If $\Omega\subset\mathbb C^n$ is an open subset of $\mathbb C^n$ and $\varphi$ is a plurisubharmonic function in $\Omega$, for a point $x\in \Omega$, we define the complex singularity exponent of $\varphi$ at $x$ as following: $$c_x(\varphi):=\sup\{c\geq 0\: e^{-2c\varphi} \text{ is } L^1 \text{ on a neighborhood of }x\}.$$
Demailly said in his paper, semi-continuity of complex singularity exponents and Kahler-Einstein metrics on Fano orbifolds, that we have another definition for this: $$c_x(\varphi)=\sup\{c\geq 0: r^{-2c}\mu_U(\{\varphi<\log r\}) \text{ is bounded as } r\to 0, \text{ for some } U\ni x\},$$ where $\mu_U$ is the measure de Lebesgue on $U$.

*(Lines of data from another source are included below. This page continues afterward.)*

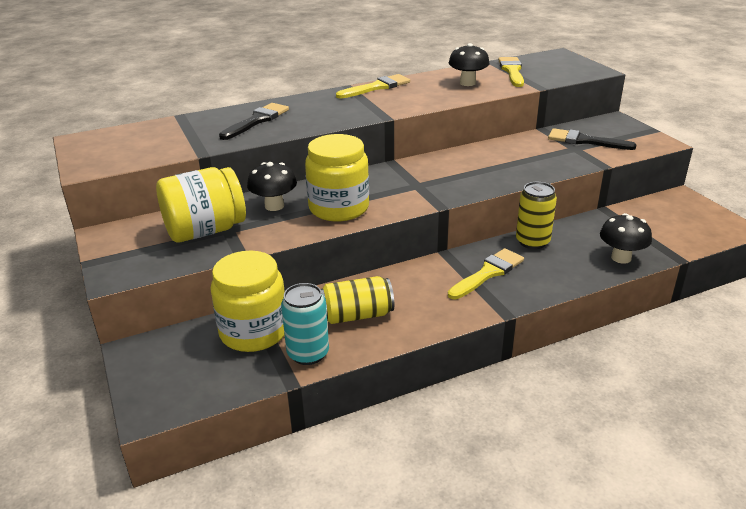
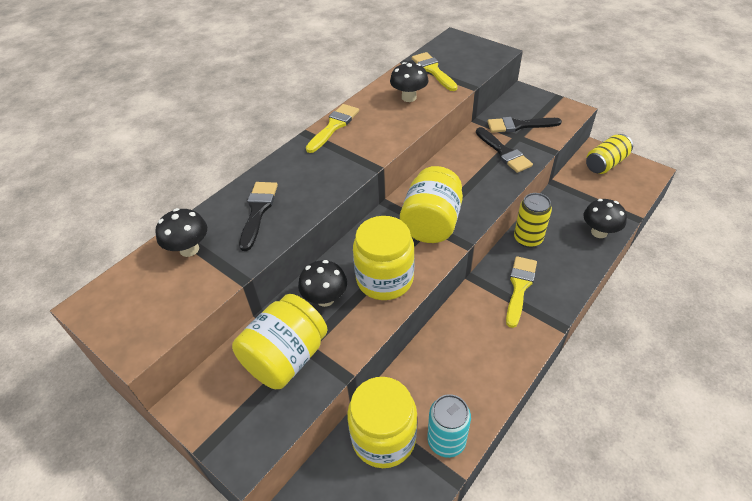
camera: 25 degrees left, 15 degrees up
(181, 129) = (189, 249): none -> black mushroom
(356, 315) = (453, 379): yellow can -> yellow can (605, 164)
(421, 185) = (431, 223): none -> yellow jar
(547, 155) = (504, 152): none -> black brush

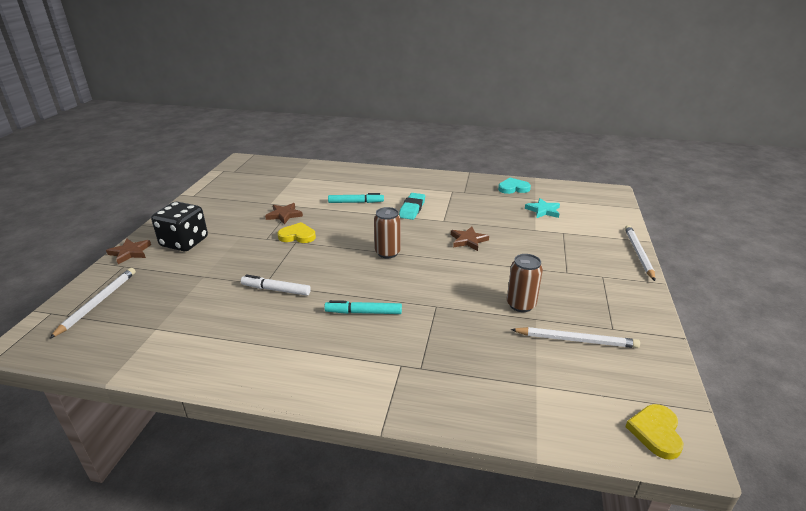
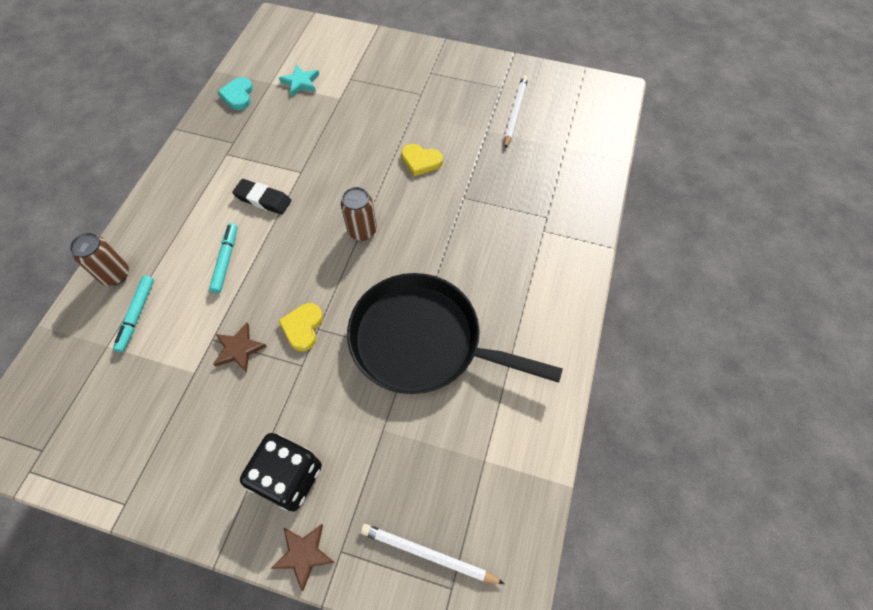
camera: 85 degrees left, 30 degrees up
(276, 290) = (422, 341): white marker -> black pan
(363, 312) = (469, 256): turquoise marker -> turquoise marker (136, 315)
(412, 209) = (263, 199): turquoise eraser -> black eraser
(468, 240) = (350, 156): brown star -> none
(521, 305) = (467, 136): brown can -> brown can (115, 275)
(638, 254) = (398, 39): white pencil -> none
(656, 432) = (604, 98): yellow heart -> yellow heart (421, 161)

To see the equivalence of these two definitions, we have the following inequality: $$r^{-2c}\mu_U(\{\varphi<\log r\})\leq \int_U e^{-2c\varphi}\leq \mu_U(U)+\int_0^1 2c r^{-2c}\mu_U(\{\varphi<\log r\})\frac{dr}{r}.$$
My question: How to show the equivalence of the definitions par this inequality? I thought that $1/r$ is not integrable on $[0,1]$. Therefore, even $r^{-2c}\mu_U(\{\varphi<\log r\})$ is bounded as $r\to 0$ for some $U\ni x$, we can not obtain that the right hand of the inequality is finite.
Maybe I made some stupid mistakes here. Any comments are welcome. Thanks.